◆ **ASSIGNMENT**:
Here are the records. Print them all exactly.

◆ **LISTED RECORDS**:
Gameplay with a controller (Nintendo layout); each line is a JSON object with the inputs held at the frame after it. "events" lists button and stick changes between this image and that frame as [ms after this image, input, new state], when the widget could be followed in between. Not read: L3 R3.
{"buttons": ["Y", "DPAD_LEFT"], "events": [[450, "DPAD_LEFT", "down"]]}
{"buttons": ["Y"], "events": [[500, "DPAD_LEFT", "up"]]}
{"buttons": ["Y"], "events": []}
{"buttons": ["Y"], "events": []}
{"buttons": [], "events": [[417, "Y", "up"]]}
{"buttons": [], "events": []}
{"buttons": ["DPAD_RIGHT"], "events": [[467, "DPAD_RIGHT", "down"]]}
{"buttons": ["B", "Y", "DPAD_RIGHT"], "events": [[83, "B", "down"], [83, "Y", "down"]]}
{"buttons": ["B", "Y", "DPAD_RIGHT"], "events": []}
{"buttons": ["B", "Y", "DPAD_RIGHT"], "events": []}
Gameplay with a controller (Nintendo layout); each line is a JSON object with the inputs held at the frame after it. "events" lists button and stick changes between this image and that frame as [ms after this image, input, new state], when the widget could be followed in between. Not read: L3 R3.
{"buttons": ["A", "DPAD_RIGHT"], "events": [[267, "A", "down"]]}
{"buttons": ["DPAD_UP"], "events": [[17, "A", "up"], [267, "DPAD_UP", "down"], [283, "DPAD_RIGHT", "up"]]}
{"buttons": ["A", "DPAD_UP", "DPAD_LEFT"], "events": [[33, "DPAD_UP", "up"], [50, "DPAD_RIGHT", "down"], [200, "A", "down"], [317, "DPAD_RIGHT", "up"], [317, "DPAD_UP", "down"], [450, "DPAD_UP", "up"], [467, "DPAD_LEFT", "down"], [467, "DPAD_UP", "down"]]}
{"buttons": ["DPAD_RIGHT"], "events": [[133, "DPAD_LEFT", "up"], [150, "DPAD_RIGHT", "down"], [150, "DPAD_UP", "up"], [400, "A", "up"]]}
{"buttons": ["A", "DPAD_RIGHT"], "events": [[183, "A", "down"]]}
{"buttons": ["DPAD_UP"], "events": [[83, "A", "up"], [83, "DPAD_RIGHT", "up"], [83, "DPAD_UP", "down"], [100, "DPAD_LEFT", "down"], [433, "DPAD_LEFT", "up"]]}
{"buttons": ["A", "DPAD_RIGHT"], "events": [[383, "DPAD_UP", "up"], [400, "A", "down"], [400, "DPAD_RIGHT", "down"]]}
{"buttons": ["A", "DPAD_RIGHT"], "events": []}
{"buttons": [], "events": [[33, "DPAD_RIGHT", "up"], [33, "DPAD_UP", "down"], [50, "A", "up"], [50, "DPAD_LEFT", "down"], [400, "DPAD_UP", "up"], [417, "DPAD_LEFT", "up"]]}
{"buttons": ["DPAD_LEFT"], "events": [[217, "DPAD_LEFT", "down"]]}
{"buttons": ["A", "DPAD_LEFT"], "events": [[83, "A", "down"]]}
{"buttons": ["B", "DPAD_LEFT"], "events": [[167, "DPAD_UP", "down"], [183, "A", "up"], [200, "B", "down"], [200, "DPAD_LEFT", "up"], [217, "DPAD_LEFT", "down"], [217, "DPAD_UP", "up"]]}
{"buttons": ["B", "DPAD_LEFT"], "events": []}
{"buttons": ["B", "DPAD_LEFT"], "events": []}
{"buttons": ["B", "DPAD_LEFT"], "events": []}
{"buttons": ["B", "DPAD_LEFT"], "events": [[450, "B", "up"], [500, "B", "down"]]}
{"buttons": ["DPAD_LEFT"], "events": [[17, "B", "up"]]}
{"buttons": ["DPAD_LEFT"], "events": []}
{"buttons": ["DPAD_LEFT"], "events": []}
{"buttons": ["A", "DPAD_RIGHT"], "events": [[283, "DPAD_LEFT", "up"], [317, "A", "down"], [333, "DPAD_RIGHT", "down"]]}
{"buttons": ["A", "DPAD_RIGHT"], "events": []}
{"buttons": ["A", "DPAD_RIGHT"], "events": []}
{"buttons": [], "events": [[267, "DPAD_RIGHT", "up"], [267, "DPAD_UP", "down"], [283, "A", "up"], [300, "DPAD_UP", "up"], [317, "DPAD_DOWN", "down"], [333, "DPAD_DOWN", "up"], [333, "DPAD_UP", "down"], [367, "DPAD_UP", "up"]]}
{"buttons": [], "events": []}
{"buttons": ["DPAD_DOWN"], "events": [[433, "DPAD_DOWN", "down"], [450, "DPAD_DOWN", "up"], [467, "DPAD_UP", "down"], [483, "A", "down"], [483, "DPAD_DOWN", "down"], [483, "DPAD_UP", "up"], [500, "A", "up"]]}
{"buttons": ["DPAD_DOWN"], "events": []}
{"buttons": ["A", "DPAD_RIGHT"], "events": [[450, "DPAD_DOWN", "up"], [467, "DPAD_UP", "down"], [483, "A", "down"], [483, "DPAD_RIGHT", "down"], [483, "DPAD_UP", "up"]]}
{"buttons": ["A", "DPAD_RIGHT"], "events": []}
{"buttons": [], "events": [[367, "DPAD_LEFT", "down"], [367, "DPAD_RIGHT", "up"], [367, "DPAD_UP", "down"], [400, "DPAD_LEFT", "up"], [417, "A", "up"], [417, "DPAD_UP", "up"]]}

◆ **EXERCISE OUTPUT**:
Gameplay with a controller (Nintendo layout); each line is a JSON object with the inputs held at the frame after it. "events" lists button and stick changes between this image and that frame as [ms after this image, input, new state], when the widget could be followed in between. Not read: L3 R3.
{"buttons": ["Y", "DPAD_LEFT"], "events": [[450, "DPAD_LEFT", "down"]]}
{"buttons": ["Y"], "events": [[500, "DPAD_LEFT", "up"]]}
{"buttons": ["Y"], "events": []}
{"buttons": ["Y"], "events": []}
{"buttons": [], "events": [[417, "Y", "up"]]}
{"buttons": [], "events": []}
{"buttons": ["DPAD_RIGHT"], "events": [[467, "DPAD_RIGHT", "down"]]}
{"buttons": ["B", "Y", "DPAD_RIGHT"], "events": [[83, "B", "down"], [83, "Y", "down"]]}
{"buttons": ["B", "Y", "DPAD_RIGHT"], "events": []}
{"buttons": ["B", "Y", "DPAD_RIGHT"], "events": []}
Gameplay with a controller (Nintendo layout); each line is a JSON object with the inputs held at the frame after it. "events" lists button and stick changes between this image and that frame as [ms after this image, input, new state], when the widget could be followed in between. Not read: L3 R3.
{"buttons": ["A", "DPAD_RIGHT"], "events": [[267, "A", "down"]]}
{"buttons": ["DPAD_UP"], "events": [[17, "A", "up"], [267, "DPAD_UP", "down"], [283, "DPAD_RIGHT", "up"]]}
{"buttons": ["A", "DPAD_UP", "DPAD_LEFT"], "events": [[33, "DPAD_UP", "up"], [50, "DPAD_RIGHT", "down"], [200, "A", "down"], [317, "DPAD_RIGHT", "up"], [317, "DPAD_UP", "down"], [450, "DPAD_UP", "up"], [467, "DPAD_LEFT", "down"], [467, "DPAD_UP", "down"]]}
{"buttons": ["DPAD_RIGHT"], "events": [[133, "DPAD_LEFT", "up"], [150, "DPAD_RIGHT", "down"], [150, "DPAD_UP", "up"], [400, "A", "up"]]}
{"buttons": ["A", "DPAD_RIGHT"], "events": [[183, "A", "down"]]}
{"buttons": ["DPAD_UP"], "events": [[83, "A", "up"], [83, "DPAD_RIGHT", "up"], [83, "DPAD_UP", "down"], [100, "DPAD_LEFT", "down"], [433, "DPAD_LEFT", "up"]]}
{"buttons": ["A", "DPAD_RIGHT"], "events": [[383, "DPAD_UP", "up"], [400, "A", "down"], [400, "DPAD_RIGHT", "down"]]}
{"buttons": ["A", "DPAD_RIGHT"], "events": []}
{"buttons": [], "events": [[33, "DPAD_RIGHT", "up"], [33, "DPAD_UP", "down"], [50, "A", "up"], [50, "DPAD_LEFT", "down"], [400, "DPAD_UP", "up"], [417, "DPAD_LEFT", "up"]]}
{"buttons": ["DPAD_LEFT"], "events": [[217, "DPAD_LEFT", "down"]]}
{"buttons": ["A", "DPAD_LEFT"], "events": [[83, "A", "down"]]}
{"buttons": ["B", "DPAD_LEFT"], "events": [[167, "DPAD_UP", "down"], [183, "A", "up"], [200, "B", "down"], [200, "DPAD_LEFT", "up"], [217, "DPAD_LEFT", "down"], [217, "DPAD_UP", "up"]]}
{"buttons": ["B", "DPAD_LEFT"], "events": []}
{"buttons": ["B", "DPAD_LEFT"], "events": []}
{"buttons": ["B", "DPAD_LEFT"], "events": []}
{"buttons": ["B", "DPAD_LEFT"], "events": [[450, "B", "up"], [500, "B", "down"]]}
{"buttons": ["DPAD_LEFT"], "events": [[17, "B", "up"]]}
{"buttons": ["DPAD_LEFT"], "events": []}
{"buttons": ["DPAD_LEFT"], "events": []}
{"buttons": ["A", "DPAD_RIGHT"], "events": [[283, "DPAD_LEFT", "up"], [317, "A", "down"], [333, "DPAD_RIGHT", "down"]]}
{"buttons": ["A", "DPAD_RIGHT"], "events": []}
{"buttons": ["A", "DPAD_RIGHT"], "events": []}
{"buttons": [], "events": [[267, "DPAD_RIGHT", "up"], [267, "DPAD_UP", "down"], [283, "A", "up"], [300, "DPAD_UP", "up"], [317, "DPAD_DOWN", "down"], [333, "DPAD_DOWN", "up"], [333, "DPAD_UP", "down"], [367, "DPAD_UP", "up"]]}
{"buttons": [], "events": []}
{"buttons": ["DPAD_DOWN"], "events": [[433, "DPAD_DOWN", "down"], [450, "DPAD_DOWN", "up"], [467, "DPAD_UP", "down"], [483, "A", "down"], [483, "DPAD_DOWN", "down"], [483, "DPAD_UP", "up"], [500, "A", "up"]]}
{"buttons": ["DPAD_DOWN"], "events": []}
{"buttons": ["A", "DPAD_RIGHT"], "events": [[450, "DPAD_DOWN", "up"], [467, "DPAD_UP", "down"], [483, "A", "down"], [483, "DPAD_RIGHT", "down"], [483, "DPAD_UP", "up"]]}
{"buttons": ["A", "DPAD_RIGHT"], "events": []}
{"buttons": [], "events": [[367, "DPAD_LEFT", "down"], [367, "DPAD_RIGHT", "up"], [367, "DPAD_UP", "down"], [400, "DPAD_LEFT", "up"], [417, "A", "up"], [417, "DPAD_UP", "up"]]}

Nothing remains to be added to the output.